Mode als Zeitindikator

Augsburger Zeiten

Hans-Peter Gerner über die aktuelle Pelzmode

Gesellschaftliche Diskurse, politische Entwicklungen, deren Präsenz in medialer Kommunikation und generell Wahrgenommenes im Alltag – wie das Straßenbild und die darin wandelnden Menschen – all diese und weitere ähnliche Faktoren beeinflussen die aktuelle Stimmung: den Zeitgeist. Jede qualitative Mode ist daher keine isolierte Schöpfung eines Einzelnen, sondern spiegelt eben diesen Zeitgeist wieder, auf den sich die Mode referentiell bezieht. Der Wandel der Stimmungen verläuft zumeist sukzessive und allmählich. Dies gilt auch für den Wandel der Moden. Mode reagiert mit kleiner Verzögerung seismographisch auf gesellschaftliche Diskurse und Befindlichkeiten und wandelt sich und ihre Produkte entsprechend.
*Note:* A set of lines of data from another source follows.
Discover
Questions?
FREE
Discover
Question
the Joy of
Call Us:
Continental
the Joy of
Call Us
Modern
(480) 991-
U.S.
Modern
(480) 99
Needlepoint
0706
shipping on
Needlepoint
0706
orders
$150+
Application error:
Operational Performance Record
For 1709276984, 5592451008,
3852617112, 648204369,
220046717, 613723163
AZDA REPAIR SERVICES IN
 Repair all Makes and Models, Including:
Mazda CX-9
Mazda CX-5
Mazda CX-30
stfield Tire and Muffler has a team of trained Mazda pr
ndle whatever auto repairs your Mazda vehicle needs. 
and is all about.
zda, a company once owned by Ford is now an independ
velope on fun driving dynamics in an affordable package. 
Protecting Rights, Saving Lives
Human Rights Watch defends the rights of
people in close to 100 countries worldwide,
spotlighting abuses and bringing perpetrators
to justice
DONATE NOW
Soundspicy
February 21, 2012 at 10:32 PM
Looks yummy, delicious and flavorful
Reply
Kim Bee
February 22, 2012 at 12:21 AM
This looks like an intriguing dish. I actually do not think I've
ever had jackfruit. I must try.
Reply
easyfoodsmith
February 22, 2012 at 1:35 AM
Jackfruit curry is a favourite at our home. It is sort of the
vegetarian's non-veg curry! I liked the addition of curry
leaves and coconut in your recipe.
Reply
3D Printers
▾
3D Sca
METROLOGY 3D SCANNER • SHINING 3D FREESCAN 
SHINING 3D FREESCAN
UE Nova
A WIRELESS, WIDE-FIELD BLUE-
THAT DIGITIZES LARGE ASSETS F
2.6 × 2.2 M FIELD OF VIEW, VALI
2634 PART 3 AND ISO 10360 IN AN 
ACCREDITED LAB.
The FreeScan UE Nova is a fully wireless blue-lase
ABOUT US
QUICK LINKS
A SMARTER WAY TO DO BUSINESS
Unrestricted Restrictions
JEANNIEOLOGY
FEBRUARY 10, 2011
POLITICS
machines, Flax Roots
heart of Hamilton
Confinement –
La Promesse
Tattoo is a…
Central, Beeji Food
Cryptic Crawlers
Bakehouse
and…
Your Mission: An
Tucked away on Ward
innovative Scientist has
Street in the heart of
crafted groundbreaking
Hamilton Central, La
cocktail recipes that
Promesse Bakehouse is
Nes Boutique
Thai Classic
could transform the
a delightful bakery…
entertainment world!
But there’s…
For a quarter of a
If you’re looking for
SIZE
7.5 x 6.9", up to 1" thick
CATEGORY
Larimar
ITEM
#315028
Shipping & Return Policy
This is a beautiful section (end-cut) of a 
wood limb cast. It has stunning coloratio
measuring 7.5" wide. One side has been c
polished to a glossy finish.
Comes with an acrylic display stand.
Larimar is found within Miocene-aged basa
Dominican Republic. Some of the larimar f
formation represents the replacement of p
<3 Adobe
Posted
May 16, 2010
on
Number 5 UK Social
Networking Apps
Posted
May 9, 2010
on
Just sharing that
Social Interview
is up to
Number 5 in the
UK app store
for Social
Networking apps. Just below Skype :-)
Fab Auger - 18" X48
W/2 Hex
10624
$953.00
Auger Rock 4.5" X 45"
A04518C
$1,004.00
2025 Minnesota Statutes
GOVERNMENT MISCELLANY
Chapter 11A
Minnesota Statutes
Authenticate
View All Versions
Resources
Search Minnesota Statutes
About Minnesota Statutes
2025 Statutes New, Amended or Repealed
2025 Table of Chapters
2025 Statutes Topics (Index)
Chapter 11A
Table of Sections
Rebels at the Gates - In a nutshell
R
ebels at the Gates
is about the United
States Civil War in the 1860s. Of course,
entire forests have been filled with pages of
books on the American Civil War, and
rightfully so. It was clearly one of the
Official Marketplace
Selfie-Trend und neue Opulenz

Ein feines Gespür für diese gesellschaftlichen Stimmungen hat der Augsburger Pelzmodenschöpfer Hans-Peter Gerner, der auf 15 Jahre Erfahrung im Modeausschuss des Zentralverbandes des deutschen Kürschnerhandwerks zurückgreifen kann. Der heutige Selfie-Trend, der Vergleichbar ist mit der malerischen Entdeckung des Individuums im Zeitalter der anbrechenden Renaissance, führe zu aufwändigeren Krägen, Rüschen, Halsbändern, Schleifen und betonteren Schultern. Die Fokussierung auf Details rückt in den Vordergrund. Eine historische Verbindung könnte man hier zu den detailreichen Porträts des berühmten Augsburger Künstlers Christoph Amberger ziehen, der zu Beginn der deutschen Renaissance vor allem Augsburger Patrizier in selbstbewusster Haltung und in modischer Kleidung abbildete. Hans-Peter Gerner über die aktuelle Pelzmode Zeiten der Unsicherheit und starke gesellschaftliche Veränderungen führen eher zu Modestilen, die die Opulenz des Lebens feiern: Wie die Mode im Barock, der Kaiserzeit – oder der aktuellen Gegenwart, analysiert Hans Peter Gerner. Einen Trend zu dieser wohldosierten Opulenz, den Hans-Peter Gerner auch bei seinen jüngsten Reisen zu den Modemessen in Mailand (Februar) und Paris (September) registriert hat, zeigt sich bei den Pelzkreationen aus dem Hause Gerner beispielsweise in Lammjacken, deren Rückseiten mit Goldstoffen belegt sind. Auch florale Muster oder Karos, akzentuierte Kragenformen, Materialkombinationen von Nerz und Lamm oder die Verwendung von edlen Brokat- und Seidenstoffen unterstreichen diesen neuen Stil, der gekonnt die Balance hält zwischen punktuellem Expressionismus und klassischer Strenge. Vergleichbares gab es bereits in der Wilhelminischen Epoche: Man denke etwa an die Damen der städtische Oberschicht im damaligen Berlin, deren Aura unter anderem von Ernst Ludwig Kirchner, dem Brücke-Maler, von 1912 bis 1915 so unverwechselbar eingefangen wurde. Im Unterschied zur damaligen Zeit, so Hans Peter Gerner, setzt die heutige Pelzmode allerdings auf leichte Materialien. Dank der Fortschritte in der Pelzverarbeitung ist ein modisches Unikat aus dem Hause Gerner kaum schwerer als ein entsprechendes Kleidungsstück aus Stoff.